Asian governments were slower than some to join the free trade agreement (FTA) party, but once they got involved, they have been enthusiastic participants. Singapore, for instance, has more than 20 active deals with several significant agreements like the Trans-Pacific Partnership (TPP) and a bilateral with the European Union just waiting for ratification to be completed.
Many companies understand that all these trade agreements must provide benefits of some sort that could give them a competitive advantage in the marketplace somewhere. How does a firm figure out which deal provides the best benefits for which markets?
Firms seem to have multiple answers to this question, “So how?”
For some, especially many of the smaller firms at a Singapore Business Federation event last week, government should figure it out and help companies. Clearly, governments all across the region need to work hard to get more information into the hands of firms. It does no good at all to negotiate a beautiful deal if no one knows about it. The terms of the agreement have to be communicated in a language that makes sense to busy business people.
Governments might also usefully work on training their own people about the various trade deals. It also does not help to have a splendid trade agreement that goes unused because, for instance, the customs officials in a specific port never got the memo about new changes required from an agreement.
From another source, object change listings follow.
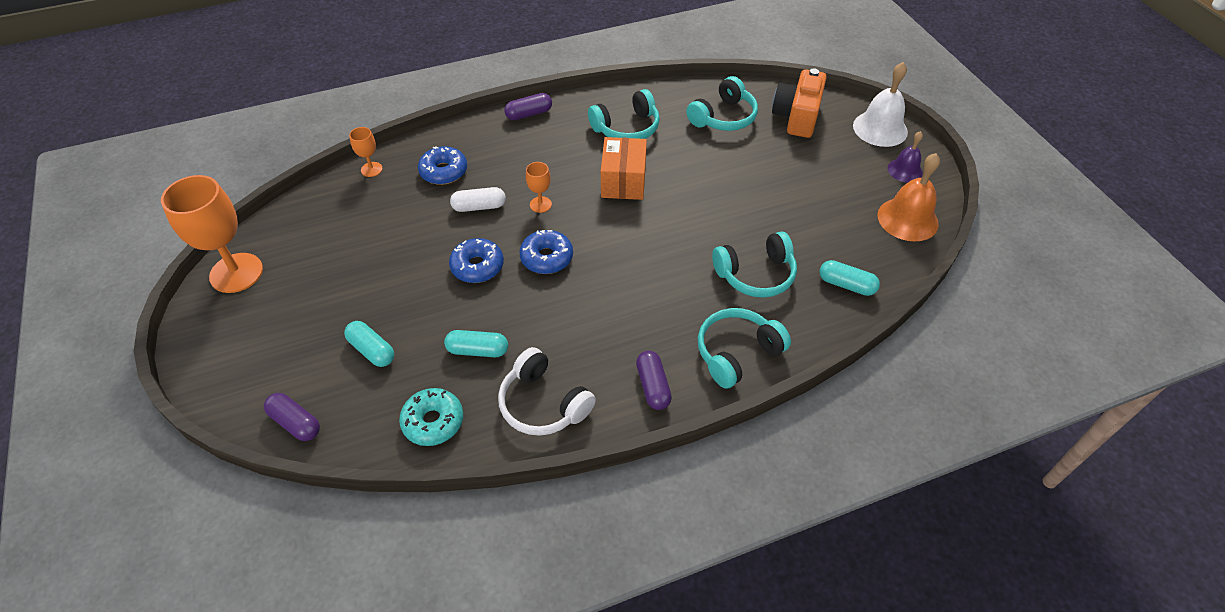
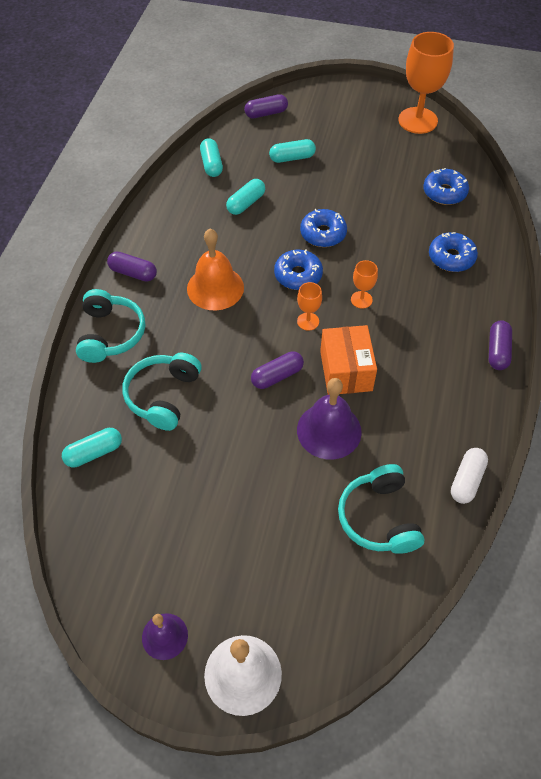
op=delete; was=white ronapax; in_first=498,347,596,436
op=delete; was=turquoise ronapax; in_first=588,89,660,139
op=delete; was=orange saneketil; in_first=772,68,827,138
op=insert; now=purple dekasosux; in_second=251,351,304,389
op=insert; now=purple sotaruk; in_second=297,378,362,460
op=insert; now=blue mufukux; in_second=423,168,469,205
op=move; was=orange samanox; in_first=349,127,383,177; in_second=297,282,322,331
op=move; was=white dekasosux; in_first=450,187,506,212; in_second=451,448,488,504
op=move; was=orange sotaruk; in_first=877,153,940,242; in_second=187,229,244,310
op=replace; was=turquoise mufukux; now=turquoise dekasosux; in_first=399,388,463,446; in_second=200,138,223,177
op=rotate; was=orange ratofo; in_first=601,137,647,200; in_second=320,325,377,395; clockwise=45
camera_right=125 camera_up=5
While governments should certainly do a better job of making trade agreements accessible, firms that want to be competitive have to figure out how to use the various available tools to their advantage. Companies have to be willing to invest some resources—particularly some time and, potentially, some money into investigating whether or not trade agreements deliver bottom-line impacts to the firm.
While it is possible to say, broadly, which agreements are “better” than others—with deeper, more meaningful cuts or improved market access or investment protection—the extent of benefits embedded in an agreement can vary between sectors, industries and even firms. Hence working out which deal is the “best” or offers the firm the greatest savings or access may require substantial knowledge of the firm as well as various agreements.
As an example, it is possible to imagine an agreement that is broadly not particularly good. The tariff cuts are generally poor with many tariff lines not included at all. However, if a firm’s products are included in the portion of lines that got cuts, the deal could be very helpful and deliver substantial bottom line results to the company. Or, if the agreement has limited market opening in services, but 3 star hotels are opened for investment, then 3 star hotel operators may receive significant benefits out of what might otherwise be a rather disappointing agreement.
Firms can hire specialists to assist in working out what sort of benefits could be available from different agreements. In the past, the benefits for firms might have been modest because many of the bilateral agreements in the region were not, frankly speaking, very good for companies. They often excluded sensitive sectors and—by definition—carved out most of the things that are actually traded between the parties.
However, the latest generation of agreements can be quite different. Firms can gain substantial benefits. The best of the bunch is likely to be the TPP, since the deal is deep and broad and likely covers the sector and industry of interest to most firms.
The ASEAN Economic Community (AEC) could hold some promise for firms, especially for those companies that are either new to ASEAN or are interested in expanding market access for goods to other ASEAN members. Do note that the AEC is mostly (for now) about duty-free access for goods.
But the AEC is not the only agreement that can be used in ASEAN. Firms could also use the provisions in the ASEAN-Australia-New Zealand (AANZFTA) that has significantly better coverage in many areas, including services and investment. The agreement works not just between ASEAN and ANZ, but also within ASEAN.
The Regional Comprehensive Economic Partnership (RCEP), still under negotiation, also has potential to be useful for firms. It might, again, provide better inter-ASEAN coverage too for some sectors.
This complexity, however, is partly why firms may need to find a specialist to assist in finding the benefits of various overlapping trade agreements. These specialist firms can be at least three types: embedded within the big consultancy firms in the region, smaller specialist companies, or companies that provide software solutions.
A trade deal will not, of course, solve all problems of competitiveness. Even the best agreements do not resolve issues with exchange rate shifts, labor or staffing issues, licensing requirements, soaring rents, many business costs and so forth. But FTAs can be a critical tool in the tool kit that provides advantages, particularly relative to other competitors that may not be using such agreements or be using such agreements effectively.
For most firms, the potential payoff from successfully harnessing a trade agreement could more than offset any costs associated with figuring out how to best use a deal. This applies not just to larger firms, but also to many smaller companies.
Companies may also want to develop or acquire some level of in-house knowledge of trade agreements as well. Without basic understanding of FTAs, for example, companies may struggle to make sense of software solutions or to provide sufficient information to consultancies so they can provide better recommendations on future pathways.
In the past, developing such information and knowledge may not have been so critical. But with economic growth slowing in the region and with the potential benefits in various agreements increasing, it is no longer time to ignore trade agreements. Instead, they should become one piece of the competitiveness arsenal for every company in Asia.